WHAT IS BEING ASKED:
Count the lines below that contain the string "Pegada". Reply with the number alone.

──────── SUPPLIED DATA

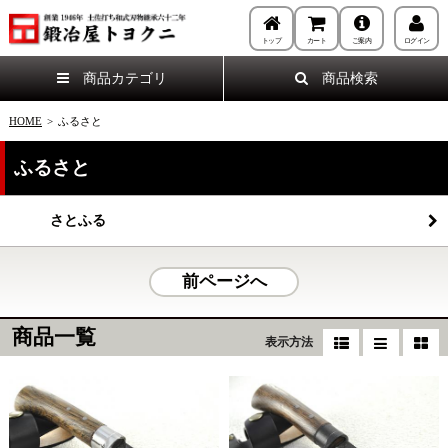
トップ
カート
ご案内
ログイン
商品カテゴリ
商品検索
HOME
>
ふるさと
ふるさと
さとふる
前ページへ
商品一覧
表示方法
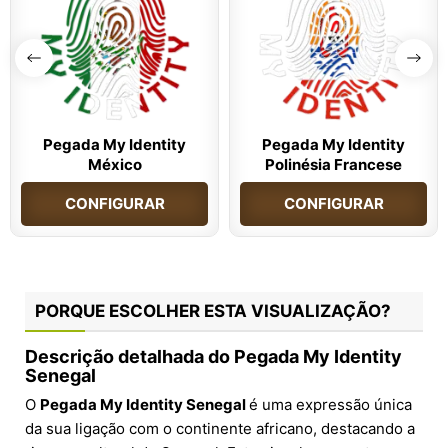
Pegada My Identity
Pegada My Identity
México
Polinésia Francese
CONFIGURAR
CONFIGURAR
PORQUE ESCOLHER ESTA VISUALIZAÇÃO?
Descrição detalhada do Pegada My Identity
Senegal
O
Pegada My Identity Senegal
é uma expressão única
da sua ligação com o continente africano, destacando a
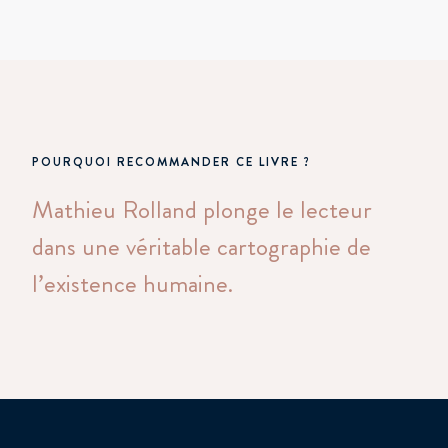
POURQUOI RECOMMANDER CE LIVRE ?
Mathieu Rolland plonge le lecteur
dans une véritable cartographie de
l’existence humaine.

────────────────

FINISHED TASK:
4